Now, why would I call this a trap?
The reality about life is that we will always come across situations that are not fair. We’ll always come across situations where people put too many expectations on us. We’ll come across situations where people take advantage of us.
If you only look at these situations as being unfair you will struggle to stop yourself from feeling overwhelmed.
Because that mindset forces your brain into an emotional alarm. Meaning that power is taken away from your frontal lobe, thereby sapping away your ability to problem-solve. And how can you function effectively at work if you can’t problems solve properly?
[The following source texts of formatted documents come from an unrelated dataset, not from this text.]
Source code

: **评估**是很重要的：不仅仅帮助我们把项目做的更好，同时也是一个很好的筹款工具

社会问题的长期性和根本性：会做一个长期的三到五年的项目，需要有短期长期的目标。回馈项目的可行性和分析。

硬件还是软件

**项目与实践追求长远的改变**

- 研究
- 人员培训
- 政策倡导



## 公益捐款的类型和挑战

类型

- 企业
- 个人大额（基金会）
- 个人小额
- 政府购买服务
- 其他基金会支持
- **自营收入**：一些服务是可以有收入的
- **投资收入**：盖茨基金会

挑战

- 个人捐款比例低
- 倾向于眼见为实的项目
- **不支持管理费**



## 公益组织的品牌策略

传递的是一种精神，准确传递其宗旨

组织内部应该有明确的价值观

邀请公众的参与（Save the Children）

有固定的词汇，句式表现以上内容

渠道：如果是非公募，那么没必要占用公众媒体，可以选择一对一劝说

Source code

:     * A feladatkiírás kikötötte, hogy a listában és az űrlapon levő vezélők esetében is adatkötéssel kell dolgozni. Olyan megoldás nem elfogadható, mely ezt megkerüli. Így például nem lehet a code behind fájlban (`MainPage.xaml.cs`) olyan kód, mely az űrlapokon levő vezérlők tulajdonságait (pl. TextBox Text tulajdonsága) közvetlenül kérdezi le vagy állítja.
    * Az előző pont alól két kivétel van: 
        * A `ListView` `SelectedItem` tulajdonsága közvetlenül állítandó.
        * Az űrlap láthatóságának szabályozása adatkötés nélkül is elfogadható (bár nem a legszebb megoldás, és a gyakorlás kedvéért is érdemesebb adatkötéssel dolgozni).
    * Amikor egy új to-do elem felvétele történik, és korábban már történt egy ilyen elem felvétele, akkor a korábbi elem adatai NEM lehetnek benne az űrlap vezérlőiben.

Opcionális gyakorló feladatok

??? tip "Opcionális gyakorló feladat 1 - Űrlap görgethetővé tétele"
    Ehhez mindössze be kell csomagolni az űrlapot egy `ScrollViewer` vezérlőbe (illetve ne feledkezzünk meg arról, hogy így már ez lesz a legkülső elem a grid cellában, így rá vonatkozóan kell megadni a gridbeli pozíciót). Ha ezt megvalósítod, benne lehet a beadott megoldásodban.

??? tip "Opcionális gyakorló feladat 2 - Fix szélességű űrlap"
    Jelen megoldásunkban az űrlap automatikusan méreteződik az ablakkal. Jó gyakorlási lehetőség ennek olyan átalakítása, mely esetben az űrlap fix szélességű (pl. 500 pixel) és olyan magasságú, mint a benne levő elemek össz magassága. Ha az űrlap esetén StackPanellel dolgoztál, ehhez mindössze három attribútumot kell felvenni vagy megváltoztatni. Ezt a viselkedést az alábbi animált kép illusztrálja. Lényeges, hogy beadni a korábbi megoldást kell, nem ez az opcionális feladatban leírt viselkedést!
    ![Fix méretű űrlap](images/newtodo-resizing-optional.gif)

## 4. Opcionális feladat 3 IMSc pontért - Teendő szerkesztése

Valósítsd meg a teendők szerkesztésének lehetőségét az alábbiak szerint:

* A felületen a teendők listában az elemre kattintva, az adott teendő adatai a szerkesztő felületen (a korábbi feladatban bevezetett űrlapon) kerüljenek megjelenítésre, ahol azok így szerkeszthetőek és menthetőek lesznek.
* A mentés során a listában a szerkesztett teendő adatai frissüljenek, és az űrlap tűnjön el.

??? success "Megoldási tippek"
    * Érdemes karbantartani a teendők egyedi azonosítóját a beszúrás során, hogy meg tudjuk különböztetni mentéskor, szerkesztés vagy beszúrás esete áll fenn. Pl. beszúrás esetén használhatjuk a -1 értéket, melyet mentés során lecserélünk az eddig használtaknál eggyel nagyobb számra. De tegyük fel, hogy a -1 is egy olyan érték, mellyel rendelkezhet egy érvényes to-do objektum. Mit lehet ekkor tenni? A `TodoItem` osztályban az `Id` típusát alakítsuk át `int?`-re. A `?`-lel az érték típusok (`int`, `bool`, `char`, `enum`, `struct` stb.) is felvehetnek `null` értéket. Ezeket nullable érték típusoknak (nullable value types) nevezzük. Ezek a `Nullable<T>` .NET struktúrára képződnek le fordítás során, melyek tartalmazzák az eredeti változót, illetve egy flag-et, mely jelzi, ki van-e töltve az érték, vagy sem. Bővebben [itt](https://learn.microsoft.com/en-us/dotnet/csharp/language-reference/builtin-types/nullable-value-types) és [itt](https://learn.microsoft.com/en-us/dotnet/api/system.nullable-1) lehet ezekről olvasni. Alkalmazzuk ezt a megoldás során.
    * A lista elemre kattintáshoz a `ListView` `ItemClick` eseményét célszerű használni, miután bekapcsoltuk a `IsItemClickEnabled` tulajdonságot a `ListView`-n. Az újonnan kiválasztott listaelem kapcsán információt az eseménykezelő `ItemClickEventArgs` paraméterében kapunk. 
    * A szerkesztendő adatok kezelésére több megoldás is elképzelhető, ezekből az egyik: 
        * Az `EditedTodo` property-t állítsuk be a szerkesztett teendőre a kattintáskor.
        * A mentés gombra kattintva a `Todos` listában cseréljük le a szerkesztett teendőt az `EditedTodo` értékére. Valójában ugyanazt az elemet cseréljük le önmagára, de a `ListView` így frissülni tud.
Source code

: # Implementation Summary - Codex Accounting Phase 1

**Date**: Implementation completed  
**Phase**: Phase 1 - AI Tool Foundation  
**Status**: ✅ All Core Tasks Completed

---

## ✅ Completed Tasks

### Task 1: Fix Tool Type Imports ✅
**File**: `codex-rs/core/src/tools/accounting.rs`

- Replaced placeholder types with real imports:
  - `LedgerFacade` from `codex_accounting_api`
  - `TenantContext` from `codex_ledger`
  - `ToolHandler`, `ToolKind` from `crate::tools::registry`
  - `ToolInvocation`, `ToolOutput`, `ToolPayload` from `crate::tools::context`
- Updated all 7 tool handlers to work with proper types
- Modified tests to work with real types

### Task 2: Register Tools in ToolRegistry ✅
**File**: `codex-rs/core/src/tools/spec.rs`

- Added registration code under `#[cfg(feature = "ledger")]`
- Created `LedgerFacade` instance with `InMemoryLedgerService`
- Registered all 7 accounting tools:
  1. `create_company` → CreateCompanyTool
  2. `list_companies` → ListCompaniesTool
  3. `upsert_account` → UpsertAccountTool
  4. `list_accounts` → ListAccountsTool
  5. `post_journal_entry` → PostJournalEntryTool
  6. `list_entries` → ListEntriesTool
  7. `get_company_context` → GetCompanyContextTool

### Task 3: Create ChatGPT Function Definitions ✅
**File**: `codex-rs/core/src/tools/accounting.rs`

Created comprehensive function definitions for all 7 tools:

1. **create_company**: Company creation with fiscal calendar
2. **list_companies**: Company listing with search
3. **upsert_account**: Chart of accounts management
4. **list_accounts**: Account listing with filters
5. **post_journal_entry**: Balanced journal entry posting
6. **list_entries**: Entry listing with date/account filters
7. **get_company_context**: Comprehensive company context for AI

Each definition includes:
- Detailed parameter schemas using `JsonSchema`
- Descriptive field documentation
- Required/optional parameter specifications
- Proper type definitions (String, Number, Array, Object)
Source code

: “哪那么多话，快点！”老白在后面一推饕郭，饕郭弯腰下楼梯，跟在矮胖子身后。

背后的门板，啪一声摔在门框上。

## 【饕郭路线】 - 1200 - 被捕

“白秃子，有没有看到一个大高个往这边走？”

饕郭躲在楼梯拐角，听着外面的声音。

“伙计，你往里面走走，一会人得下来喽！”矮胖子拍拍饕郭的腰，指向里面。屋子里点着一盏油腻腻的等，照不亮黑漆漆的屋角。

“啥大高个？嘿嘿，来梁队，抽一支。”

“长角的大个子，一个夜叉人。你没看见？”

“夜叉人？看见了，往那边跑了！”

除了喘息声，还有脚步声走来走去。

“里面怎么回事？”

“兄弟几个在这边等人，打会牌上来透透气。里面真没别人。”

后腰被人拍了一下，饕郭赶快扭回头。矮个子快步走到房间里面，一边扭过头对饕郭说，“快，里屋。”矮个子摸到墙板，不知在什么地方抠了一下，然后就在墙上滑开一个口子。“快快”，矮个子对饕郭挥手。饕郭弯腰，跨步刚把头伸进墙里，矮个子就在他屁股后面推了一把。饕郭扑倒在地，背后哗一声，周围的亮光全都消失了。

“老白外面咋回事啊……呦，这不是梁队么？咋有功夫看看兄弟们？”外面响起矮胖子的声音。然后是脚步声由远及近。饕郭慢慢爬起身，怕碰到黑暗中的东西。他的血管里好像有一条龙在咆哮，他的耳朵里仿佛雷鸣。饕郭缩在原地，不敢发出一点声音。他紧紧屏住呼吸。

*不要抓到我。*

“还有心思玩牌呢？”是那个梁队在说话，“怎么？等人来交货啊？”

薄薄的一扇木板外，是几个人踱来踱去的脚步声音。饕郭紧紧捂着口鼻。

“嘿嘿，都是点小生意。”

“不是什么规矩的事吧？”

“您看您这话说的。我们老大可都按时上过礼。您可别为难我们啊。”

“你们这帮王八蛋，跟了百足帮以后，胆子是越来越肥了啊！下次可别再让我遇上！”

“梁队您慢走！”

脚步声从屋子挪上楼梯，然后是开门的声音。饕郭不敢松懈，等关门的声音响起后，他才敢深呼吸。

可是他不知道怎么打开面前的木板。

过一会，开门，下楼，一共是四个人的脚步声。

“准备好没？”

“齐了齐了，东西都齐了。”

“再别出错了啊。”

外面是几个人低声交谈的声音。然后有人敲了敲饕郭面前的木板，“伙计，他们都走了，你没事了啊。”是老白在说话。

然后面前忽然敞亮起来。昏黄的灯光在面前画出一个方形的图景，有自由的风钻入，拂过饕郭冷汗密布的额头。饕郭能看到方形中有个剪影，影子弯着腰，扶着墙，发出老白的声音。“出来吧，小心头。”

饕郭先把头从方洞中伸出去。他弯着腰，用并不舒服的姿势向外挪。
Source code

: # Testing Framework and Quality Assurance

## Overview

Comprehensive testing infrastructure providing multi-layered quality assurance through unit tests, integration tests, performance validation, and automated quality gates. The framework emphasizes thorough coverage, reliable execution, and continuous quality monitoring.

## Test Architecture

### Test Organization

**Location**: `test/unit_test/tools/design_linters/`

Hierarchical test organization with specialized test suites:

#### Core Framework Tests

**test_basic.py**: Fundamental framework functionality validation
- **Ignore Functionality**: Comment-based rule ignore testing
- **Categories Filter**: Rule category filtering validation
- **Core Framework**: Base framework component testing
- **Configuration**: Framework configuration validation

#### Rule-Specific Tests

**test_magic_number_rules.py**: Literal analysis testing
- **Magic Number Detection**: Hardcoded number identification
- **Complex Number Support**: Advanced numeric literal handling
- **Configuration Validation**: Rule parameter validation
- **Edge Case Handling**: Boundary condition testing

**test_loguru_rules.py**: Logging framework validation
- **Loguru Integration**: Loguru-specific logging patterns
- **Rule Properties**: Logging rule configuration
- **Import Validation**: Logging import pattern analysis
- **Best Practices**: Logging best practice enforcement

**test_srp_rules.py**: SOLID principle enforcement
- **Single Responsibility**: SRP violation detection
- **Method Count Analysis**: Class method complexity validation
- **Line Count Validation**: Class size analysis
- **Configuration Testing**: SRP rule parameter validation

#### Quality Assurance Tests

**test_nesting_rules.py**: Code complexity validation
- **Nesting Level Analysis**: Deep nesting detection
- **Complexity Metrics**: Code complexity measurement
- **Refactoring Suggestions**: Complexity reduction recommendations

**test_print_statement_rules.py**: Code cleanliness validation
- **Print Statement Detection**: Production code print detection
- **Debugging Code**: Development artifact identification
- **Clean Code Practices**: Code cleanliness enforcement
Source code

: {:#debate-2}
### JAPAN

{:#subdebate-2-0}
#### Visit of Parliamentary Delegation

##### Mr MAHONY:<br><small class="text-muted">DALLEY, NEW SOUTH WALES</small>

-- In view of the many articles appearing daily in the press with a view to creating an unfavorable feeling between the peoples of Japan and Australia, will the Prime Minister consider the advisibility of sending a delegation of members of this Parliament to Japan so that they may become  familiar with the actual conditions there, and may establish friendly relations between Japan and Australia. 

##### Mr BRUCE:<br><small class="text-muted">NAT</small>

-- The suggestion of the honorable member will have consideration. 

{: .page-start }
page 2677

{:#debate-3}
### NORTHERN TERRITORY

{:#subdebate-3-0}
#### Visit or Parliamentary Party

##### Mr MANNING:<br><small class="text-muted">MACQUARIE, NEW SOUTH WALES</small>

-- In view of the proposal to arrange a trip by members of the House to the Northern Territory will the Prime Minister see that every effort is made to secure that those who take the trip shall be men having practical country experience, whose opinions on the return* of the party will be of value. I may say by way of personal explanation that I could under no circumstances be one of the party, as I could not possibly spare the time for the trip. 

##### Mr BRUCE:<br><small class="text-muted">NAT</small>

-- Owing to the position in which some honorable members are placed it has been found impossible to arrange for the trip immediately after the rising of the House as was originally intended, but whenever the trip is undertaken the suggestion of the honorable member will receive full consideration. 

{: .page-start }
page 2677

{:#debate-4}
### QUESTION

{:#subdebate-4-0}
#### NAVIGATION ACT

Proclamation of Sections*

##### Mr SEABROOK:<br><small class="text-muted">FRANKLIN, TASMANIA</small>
The better approach would be to look at the situation, acknowledge that it feels painful and unfair. Remind yourself that this is normal to life and then plan out a strategy to help you work through the situation in order to achieve the best outcome possible.
The third trap comes off the second trap…
And this trap occurs when you start to beat yourself up for feeling overwhelmed. And then proceed to criticize yourself up for beating yourself up.
In Sandra’s situation, she felt pathetic that she was feeling sorry for herself. And this just made her way worse.
If you can relate, here’s a question…
Imagine a friend of yours, who was in the same scenario, was feeling overwhelmed?
Would you tell them that they are just being a big baby?
No, you definitely wouldn't. Because that would be like kicking a wounded horse.
Instead, you would probably say, it's natural to feel overwhelmed. This is just your body responding to a lot of work.
Saying that would make your friend feel supported. It would help her feel calm and less overwhelmed.
In a similar way, it’s a good thing to say to yourself…
It is normal to feel overwhelmed. It's just a feeling it doesn't mean I can't do the work or that I won't do the work. I don’t need to fight it or have feelings of guilt for feeling it.
When you think like this, you’d be amazed at how easily that overwhelmed feeling slips away.
That would be great, wouldn’t it?
I hope you can see how tackling these three overwhelming traps as I have described above can help you become more resilient at work… This is the key to stopping that drowning feeling when you feel overloaded.